START

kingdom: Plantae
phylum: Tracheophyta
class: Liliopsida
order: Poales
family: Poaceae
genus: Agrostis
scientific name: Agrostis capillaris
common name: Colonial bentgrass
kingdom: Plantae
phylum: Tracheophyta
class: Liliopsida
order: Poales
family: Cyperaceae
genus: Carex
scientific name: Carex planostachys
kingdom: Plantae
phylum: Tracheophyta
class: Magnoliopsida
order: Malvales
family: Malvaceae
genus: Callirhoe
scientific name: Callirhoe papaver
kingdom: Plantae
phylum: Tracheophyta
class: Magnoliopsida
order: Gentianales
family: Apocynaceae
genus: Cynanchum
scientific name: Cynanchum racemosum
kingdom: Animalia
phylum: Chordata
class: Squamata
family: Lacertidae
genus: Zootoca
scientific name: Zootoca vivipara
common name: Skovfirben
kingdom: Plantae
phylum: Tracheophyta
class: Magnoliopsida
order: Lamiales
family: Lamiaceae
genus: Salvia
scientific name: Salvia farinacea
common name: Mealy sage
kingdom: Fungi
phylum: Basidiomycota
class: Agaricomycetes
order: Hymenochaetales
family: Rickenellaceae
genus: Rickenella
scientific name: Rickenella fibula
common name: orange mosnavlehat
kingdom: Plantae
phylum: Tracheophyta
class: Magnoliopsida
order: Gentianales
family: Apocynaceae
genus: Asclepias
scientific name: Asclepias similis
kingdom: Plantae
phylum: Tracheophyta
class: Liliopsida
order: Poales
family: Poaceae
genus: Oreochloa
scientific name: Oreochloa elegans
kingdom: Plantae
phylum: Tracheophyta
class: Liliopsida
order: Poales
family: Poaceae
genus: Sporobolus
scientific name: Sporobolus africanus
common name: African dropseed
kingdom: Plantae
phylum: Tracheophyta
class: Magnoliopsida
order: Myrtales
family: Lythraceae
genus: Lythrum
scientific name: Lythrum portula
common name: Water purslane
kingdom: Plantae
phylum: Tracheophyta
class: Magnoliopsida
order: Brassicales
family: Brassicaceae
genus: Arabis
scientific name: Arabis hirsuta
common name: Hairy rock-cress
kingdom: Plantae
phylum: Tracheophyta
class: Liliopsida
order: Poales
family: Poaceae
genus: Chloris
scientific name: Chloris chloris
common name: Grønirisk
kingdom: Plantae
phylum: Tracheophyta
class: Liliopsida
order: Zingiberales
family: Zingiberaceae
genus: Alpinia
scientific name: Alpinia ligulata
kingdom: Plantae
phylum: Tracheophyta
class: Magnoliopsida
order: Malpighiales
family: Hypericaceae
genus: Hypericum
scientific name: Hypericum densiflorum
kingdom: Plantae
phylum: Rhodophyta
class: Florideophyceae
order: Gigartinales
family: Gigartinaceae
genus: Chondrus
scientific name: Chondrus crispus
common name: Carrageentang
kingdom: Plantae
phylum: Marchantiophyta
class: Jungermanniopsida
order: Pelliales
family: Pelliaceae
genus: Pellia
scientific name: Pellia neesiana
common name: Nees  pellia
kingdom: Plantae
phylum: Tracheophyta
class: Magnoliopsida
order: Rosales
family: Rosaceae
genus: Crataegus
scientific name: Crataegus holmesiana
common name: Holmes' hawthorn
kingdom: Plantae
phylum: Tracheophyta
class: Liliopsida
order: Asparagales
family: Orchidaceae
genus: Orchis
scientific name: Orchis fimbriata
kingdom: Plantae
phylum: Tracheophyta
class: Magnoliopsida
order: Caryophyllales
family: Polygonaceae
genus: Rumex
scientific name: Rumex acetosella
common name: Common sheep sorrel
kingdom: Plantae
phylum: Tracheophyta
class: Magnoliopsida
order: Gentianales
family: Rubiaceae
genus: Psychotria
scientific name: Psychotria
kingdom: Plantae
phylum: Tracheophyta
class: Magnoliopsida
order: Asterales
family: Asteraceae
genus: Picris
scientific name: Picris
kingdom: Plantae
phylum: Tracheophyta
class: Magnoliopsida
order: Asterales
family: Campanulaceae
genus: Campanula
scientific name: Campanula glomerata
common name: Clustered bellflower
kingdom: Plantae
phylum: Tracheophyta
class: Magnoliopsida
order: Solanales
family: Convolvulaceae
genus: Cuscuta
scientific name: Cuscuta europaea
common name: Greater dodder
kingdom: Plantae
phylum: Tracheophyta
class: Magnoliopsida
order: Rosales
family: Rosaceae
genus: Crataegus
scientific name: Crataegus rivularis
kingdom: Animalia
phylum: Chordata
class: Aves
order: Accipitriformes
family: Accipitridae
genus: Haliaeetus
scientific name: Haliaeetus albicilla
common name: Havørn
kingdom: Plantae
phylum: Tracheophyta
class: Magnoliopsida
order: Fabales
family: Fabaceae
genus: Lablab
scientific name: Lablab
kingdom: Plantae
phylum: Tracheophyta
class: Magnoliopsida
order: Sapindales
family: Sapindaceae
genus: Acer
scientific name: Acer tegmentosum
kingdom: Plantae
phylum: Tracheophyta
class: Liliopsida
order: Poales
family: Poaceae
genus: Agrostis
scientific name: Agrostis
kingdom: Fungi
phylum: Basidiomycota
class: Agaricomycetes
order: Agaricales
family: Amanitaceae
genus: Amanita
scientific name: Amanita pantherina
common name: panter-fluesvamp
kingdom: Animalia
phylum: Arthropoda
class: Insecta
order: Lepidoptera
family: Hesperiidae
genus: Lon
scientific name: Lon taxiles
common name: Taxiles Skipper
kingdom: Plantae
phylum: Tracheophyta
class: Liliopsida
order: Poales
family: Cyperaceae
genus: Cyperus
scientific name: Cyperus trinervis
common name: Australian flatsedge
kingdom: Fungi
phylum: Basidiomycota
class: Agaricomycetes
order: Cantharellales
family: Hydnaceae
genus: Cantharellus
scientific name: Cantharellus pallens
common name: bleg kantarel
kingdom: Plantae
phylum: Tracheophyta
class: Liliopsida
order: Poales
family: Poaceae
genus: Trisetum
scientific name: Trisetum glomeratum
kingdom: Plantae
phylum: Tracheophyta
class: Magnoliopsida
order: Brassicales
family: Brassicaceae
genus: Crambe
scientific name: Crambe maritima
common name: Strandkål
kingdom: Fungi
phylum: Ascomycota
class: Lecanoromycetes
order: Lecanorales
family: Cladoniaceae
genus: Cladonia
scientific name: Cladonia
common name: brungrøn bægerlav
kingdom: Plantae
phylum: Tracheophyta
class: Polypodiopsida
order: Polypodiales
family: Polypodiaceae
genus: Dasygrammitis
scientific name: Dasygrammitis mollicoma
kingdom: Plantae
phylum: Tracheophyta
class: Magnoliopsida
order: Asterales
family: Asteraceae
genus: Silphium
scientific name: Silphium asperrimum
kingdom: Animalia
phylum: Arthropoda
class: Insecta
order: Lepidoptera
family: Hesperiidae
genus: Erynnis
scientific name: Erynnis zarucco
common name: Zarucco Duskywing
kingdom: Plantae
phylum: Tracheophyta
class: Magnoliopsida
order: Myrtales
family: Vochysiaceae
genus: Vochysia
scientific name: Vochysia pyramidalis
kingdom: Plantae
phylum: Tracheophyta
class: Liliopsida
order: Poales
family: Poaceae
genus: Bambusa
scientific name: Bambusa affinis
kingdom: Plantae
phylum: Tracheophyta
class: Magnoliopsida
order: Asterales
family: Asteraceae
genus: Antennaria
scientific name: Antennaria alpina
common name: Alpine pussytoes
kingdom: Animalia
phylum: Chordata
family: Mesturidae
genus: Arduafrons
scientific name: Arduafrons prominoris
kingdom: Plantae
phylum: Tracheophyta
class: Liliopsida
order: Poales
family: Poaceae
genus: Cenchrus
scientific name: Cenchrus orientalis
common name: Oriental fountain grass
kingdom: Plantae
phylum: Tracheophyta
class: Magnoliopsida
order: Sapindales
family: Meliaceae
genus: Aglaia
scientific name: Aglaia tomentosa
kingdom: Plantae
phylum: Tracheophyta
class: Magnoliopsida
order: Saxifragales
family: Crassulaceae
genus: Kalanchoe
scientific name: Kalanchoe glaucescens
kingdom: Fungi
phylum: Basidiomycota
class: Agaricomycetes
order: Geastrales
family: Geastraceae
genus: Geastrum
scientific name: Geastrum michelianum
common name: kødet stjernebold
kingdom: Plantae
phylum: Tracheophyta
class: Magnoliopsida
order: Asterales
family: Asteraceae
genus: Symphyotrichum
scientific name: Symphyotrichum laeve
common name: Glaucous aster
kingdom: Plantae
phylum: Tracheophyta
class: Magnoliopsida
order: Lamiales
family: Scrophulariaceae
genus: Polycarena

END

**Objective:**
Reproduce the item lines verbatim, beginning at the line that contains "genus: Lythrum" and ending with the line that contains "order: Malpighiales", both included.

**Response:**
genus: Lythrum
scientific name: Lythrum portula
common name: Water purslane
kingdom: Plantae
phylum: Tracheophyta
class: Magnoliopsida
order: Brassicales
family: Brassicaceae
genus: Arabis
scientific name: Arabis hirsuta
common name: Hairy rock-cress
kingdom: Plantae
phylum: Tracheophyta
class: Liliopsida
order: Poales
family: Poaceae
genus: Chloris
scientific name: Chloris chloris
common name: Grønirisk
kingdom: Plantae
phylum: Tracheophyta
class: Liliopsida
order: Zingiberales
family: Zingiberaceae
genus: Alpinia
scientific name: Alpinia ligulata
kingdom: Plantae
phylum: Tracheophyta
class: Magnoliopsida
order: Malpighiales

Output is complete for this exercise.